**TEXT PROVIDED:**
⟨

Channing Tatum on His 4-Year Break from Hollywood and Directorial Debut 'Dog' : 'I'm Having Fun'

The actor tells PEOPLE he's enjoying living in the moment and is excited about his very busy 2022

After taking a four-year break from acting, Channing Tatum is back with a full slate of 2022 projects.

The star is about to release his co-directorial debut Dog, followed by the adventure comedy The Lost City opposite Sandra Bullock and will soon begin production on Magic Mike's Last Dance, the third film in his Magic Mike franchise.

"I'm just [living] in the moment of it," Tatum, 41, tells PEOPLE in this week's issue of his feelings on his career. "I don't have this grand plan, I don't think I ever really did have a grand plan. Before I took some time off, I was on a pace that just was untenable. It was not something that I could really sustain. I don't even know if some of the last stuff that I was making, if I was really and truly my best in it in some of the movies. I wanted to make sure that I still had something to offer, and I wasn't just doing it just for a career."

The actor says the break helped him reframe how he wanted to prioritize future projects, like co-directing the road trip movie Dog with his longtime producing and writing partner Reid Carolin (Magic Mike, Magic Mike XXL).

"Right now, I feel really in the pocket. I'm having fun," he says. "Reid and I really needed to direct. We've been talking about it for a really long time, and I didn't want to just take a job to take a job. I wanted for us to direct first, to see how that went. Then I took another job after that. I got to work with Sandra Bullock [on The Lost City], It was so much fun. Now I'm just seeing what happens. I don't want to take too much on, so I can really enjoy my life and enjoy the actual projects that I do take on and just give it all I have."

dog attack
Taylor Hill/WireImage

Tatum admitted that certain aspects of directing came more naturally to him than others.

⟩

**COLLECTED DATA:**
⟨

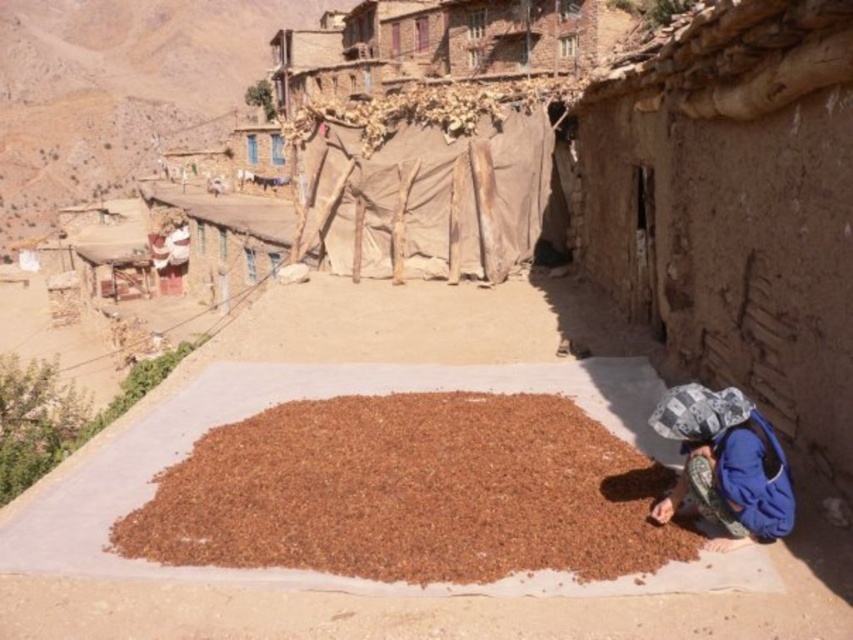
You are standing on the rooftop and notice two items below you. There is brown gravel at center and blue fabric at lower right. Which item is positioned to the left of the other?

The brown gravel at center is to the left of blue fabric at lower right.

You are standing at the viewpoint of the image and see two points labeled as point (550, 412) and point (728, 468). Which point is closer to you?

Point (728, 468) is closer to you because it is in front of point (550, 412).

⟩

**PROBLEMS TO SOLVE:**
a) In the Channing Tatum article, who co-directed Dog with Tatum?
b) Name every film title mentioned in the Channing Tatum article.

**SOLUTIONS TO THE PROBLEMS:**
a) Reid Carolin, Tatum's longtime producing and writing partner.

b) Dog, The Lost City, Magic Mike's Last Dance, Magic Mike, Magic Mike XXL